In conducting judicial review under the deferential standard, the reviewing court looks to the evidence before the Plan administrators when they denied the claim. See Oldenburger v. Central States, S.E. & S.W. Areas Teamster Pension Fund, 934 F.2d 171, 174 (8th Cir.1991). In their claim to the Plan, the Ravenscrafts demanded IVF benefits for as long as they might wish to continue those treatments, without disclosing the status of Martha's treatment when the Plan amendment took effect. However, well into the summary judgment process, the Ravenscrafts offered new evidence in support of the more modest theory that they were entitled to benefits for the uncompleted third IVF treatment cycle. This claim was never presented to the Plan administrators, and defendants responded with compelling evidence that the Plan administrators did not know Martha Ravenscraft had begun a third IVF cycle when the amendment took effect. The district court, applying the deferential standard of review urged by the Ravenscrafts, correctly concluded that the Plan administrators' denial of the Ravenscrafts' claim was not arbitrary and capricious as a matter of law. See Oldenburger, 934 F.2d at 174.

Before leaving this issue, we note a further complexity. "[A] denial of benefits challenged under § 1132(a)(1)(B) is to be reviewed under a de novo standard unless the benefit plan gives the administrator discretionary authority to determine eligibility for benefits or to construe the terms of the plan." Firestone Tire & Rubber Co. v. Bruch, 489 U.S. 101, 115, 109 S.Ct. 948, 956-57, 103 L.Ed.2d 80 (1989). We find no Plan provision conferring discretionary authority to decide benefit claims.2 In other words, the Ravenscrafts erred in arguing this issue under the deferential standard of review. Moreover, under the de novo standard of review, a district court for good cause shown "may allow the parties to introduce evidence in addition to that presented to the fiduciary." Donatelli, 992 F.2d at 765. However, the Ravenscrafts did not show cause for their eleventh-hour change of theory and new evidence, and they did not urge the district court to apply the principles of de novo review. In these circumstances, it was not plain error for the district court to apply the deferential standard of review and dismiss this claim.
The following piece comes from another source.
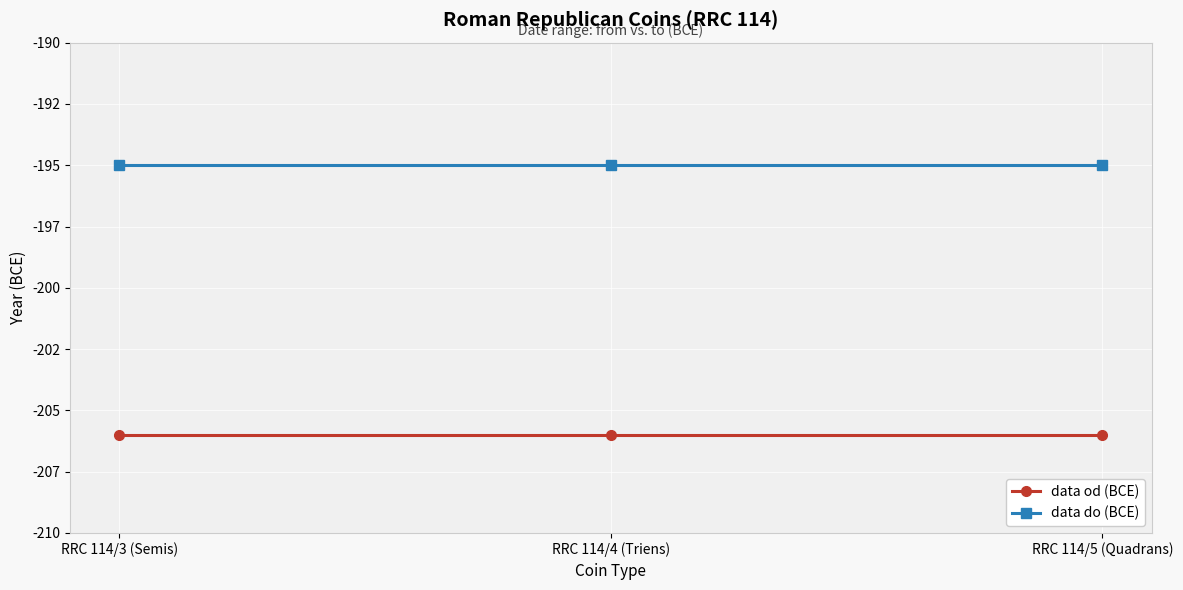

What is the highest value of the data do (BCE) series?

-195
4. Finally, the Ravenscrafts argue that the Plan is estopped to terminate continuing IVF benefits in progress. However, estoppel principles are relevant in a beneficiary's action to recover benefits under § 1132(a)(1)(B) only in the context of judicially reviewing the Plan fiduciary's denial of benefits under the applicable de novo or deferential standard of review. Estoppel may not otherwise be employed to vary the terms of an ERISA plan. See Houghton v. SIPCO, Inc., 38 F.3d 953, 958 (8th Cir.1994); Slice v. Sons of Norway, 34 F.3d 630, 632-33 (8th Cir.1994).
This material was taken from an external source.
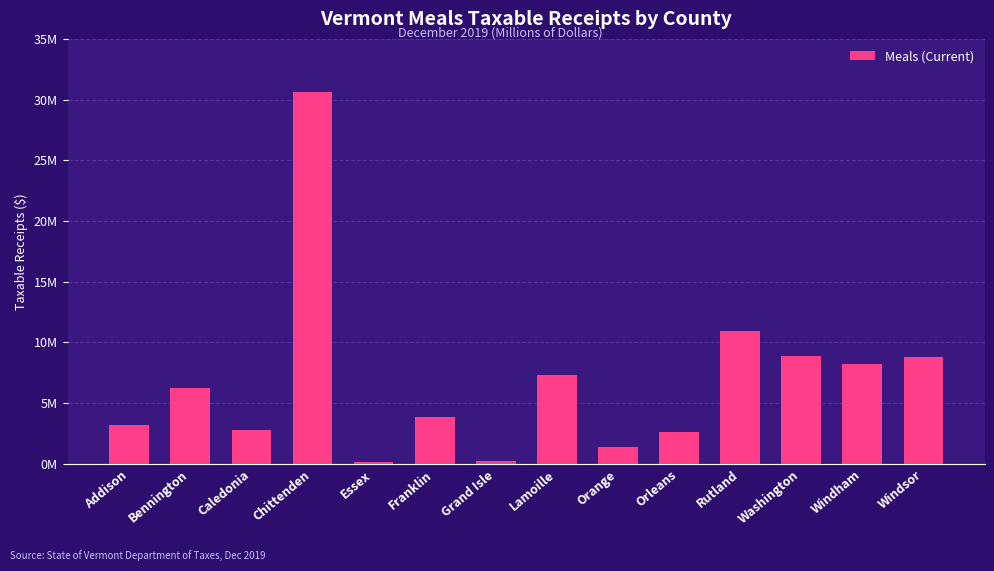

What is the difference between the second highest and second lowest values?

10705526.0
The judgment of the district court is affirmed.


* The HONORABLE CHARLES R. WOLLE, Chief Judge of the United States District Court for the Southern District of Iowa, sitting by designation.
1. The HONORABLE HAROLD D. VIETOR, United States District Judge for the Southern District of Iowa.
2. The claim and benefit provisions read like a typical insurance policy, which is not surprising since the Plan Administrator is an insurance company. Such provisions do not trigger the deferential ERISA standard of review. See Bounds v. Bell Atl. Enters. Flexible Long-Term Disability Plan, 32 F.3d 337, 339 (8th Cir.1994).